The overloaded operators create a new signal with a function that wraps their operation on the values of the signals.

This presents a dilemma: On the one hand, being able to use operators directly results in more readable code, on the other hand creating additional nodes is rather expensive. They are heap-allocated, cache their value, store their predecessors, the propagation engine has to process them, and the compiler can't optimize the expression.

To resolve this, all r-value signals are merged to a single node. This is requires a new type of signal: TempSignal. Unlike SignalT<U>, TempSignalT<U,Op> also stores information about it's underlying operation in the type. The following code shows the simplified principle:

TempSignalT<int,AddOp<int,int>>
    t = a + b;
TempSignalT<int,MultOp<AddOp<int,int>,int>>
    x = t * c;

When an r-value TempSignal is passed to an operator, it'll move all the data out of the previous node and merge it into the newly created one. Since the operation is statically encoded in the type, the merged function can be optmized by the compiler. Besides some overhead during creation due to the node merging, the extra cost of temporary nodes is completely mitigated.

TempSignals are usually not exposed outside of temporary expressions, because they get downcasted to regular signals:

SignalT<int> x = (a + b) * c;
  1. a + b returns a TempSignal t
  2. Since t is an r-value, it gets merged by t * c, which returns a TempSignal as well.
  3. By assigning the TempSignal to a Signal, the extra type information is erased.
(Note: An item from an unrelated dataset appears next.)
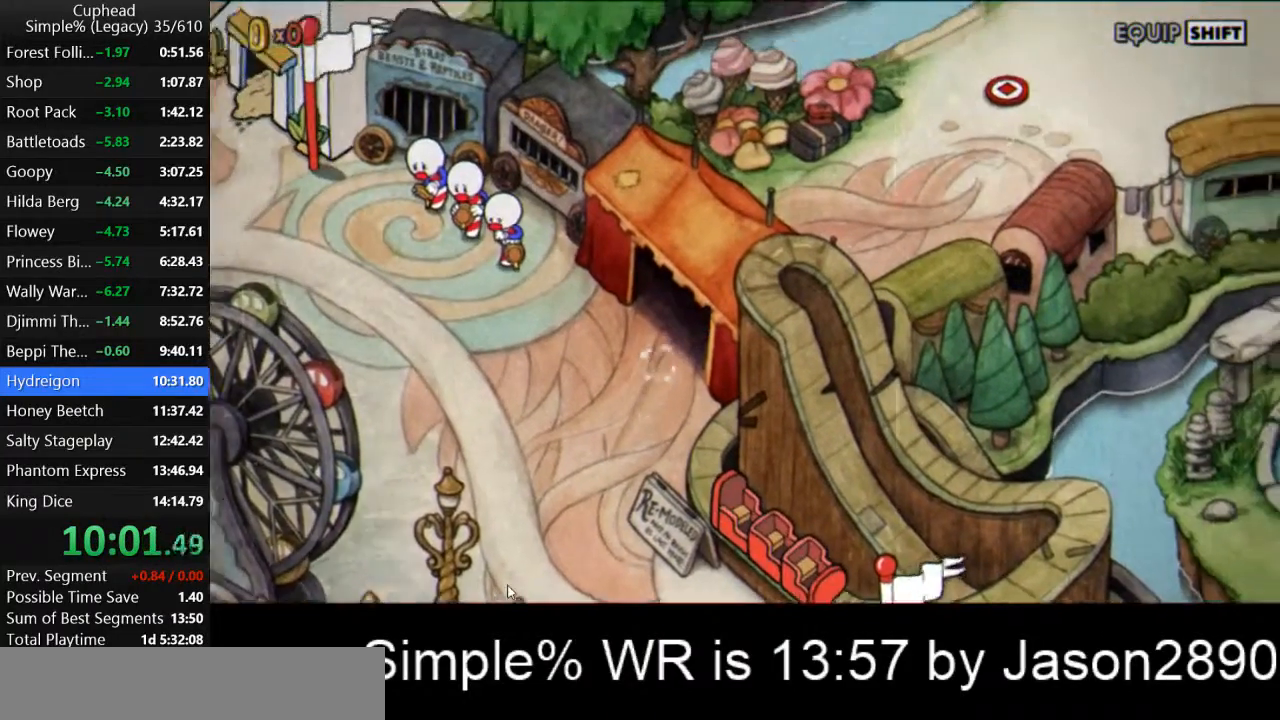
{"keys": ["d", "w"], "events": []}
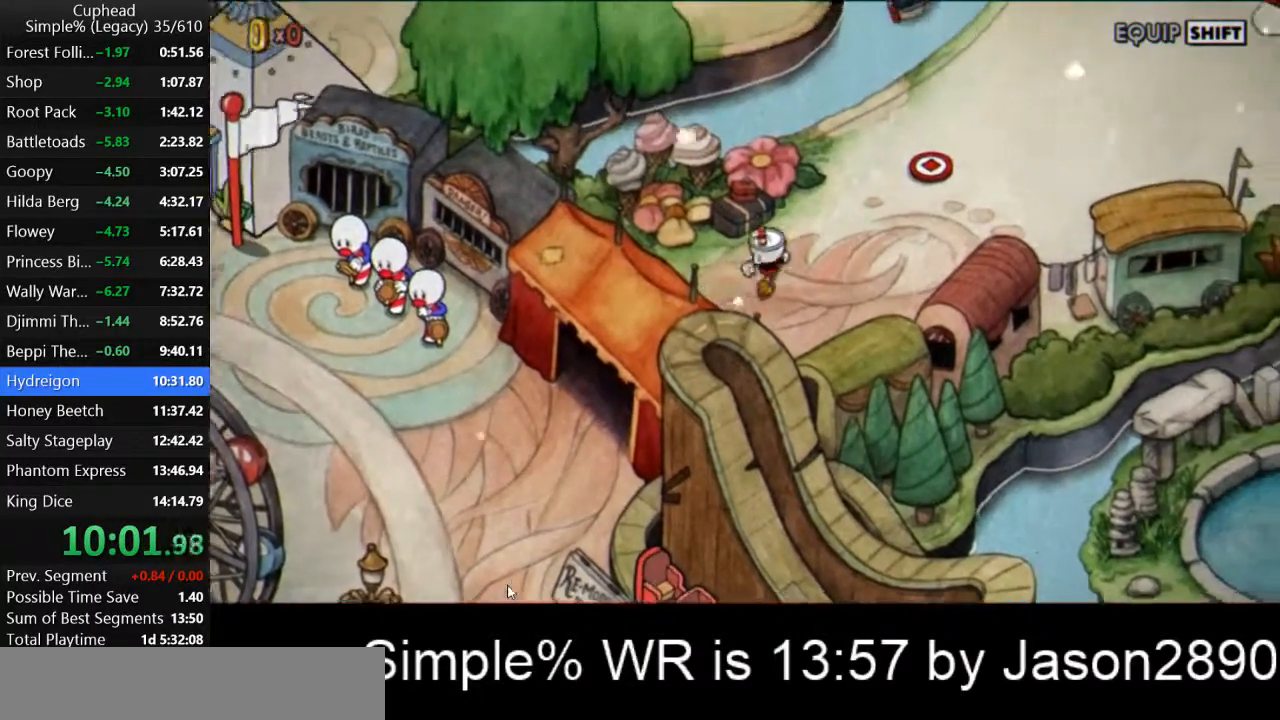
{"keys": ["d", "w"], "events": []}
There is one situation, where temporary signals stay around longer; that is, when using auto. This allows to request node merging manually, for example when creating a complex signal with several intermediate signals:

// t still has its TempSignal type
auto t = a + b; 

// explicitly merged t into x
auto x = std::move(t) * c;

Note that without the std::move, there would be no merging, as t may be a TempSignal but can't be bound to an r-value reference.

Internals

Internally, each SignalT<S> stores a value of type S. When a signal is updated, the following actions take place:

void Update()
{
    S newValue = evaluate(predecessors.Value() ...);

    if (currentValue != newValue)
    {
        currentValue = std::move(newValue);
        D::PropagationPolicy::OnChange(*this);
    }
}

The propagation engine is responsible for calling Update on successors. It may not do so immediately, but order updates so that other predecessors that require updating in the same turn come first. This allows to eliminate repeated re-calculations. It also ensures that all values of predecessors.Value() are consistently from the current turn.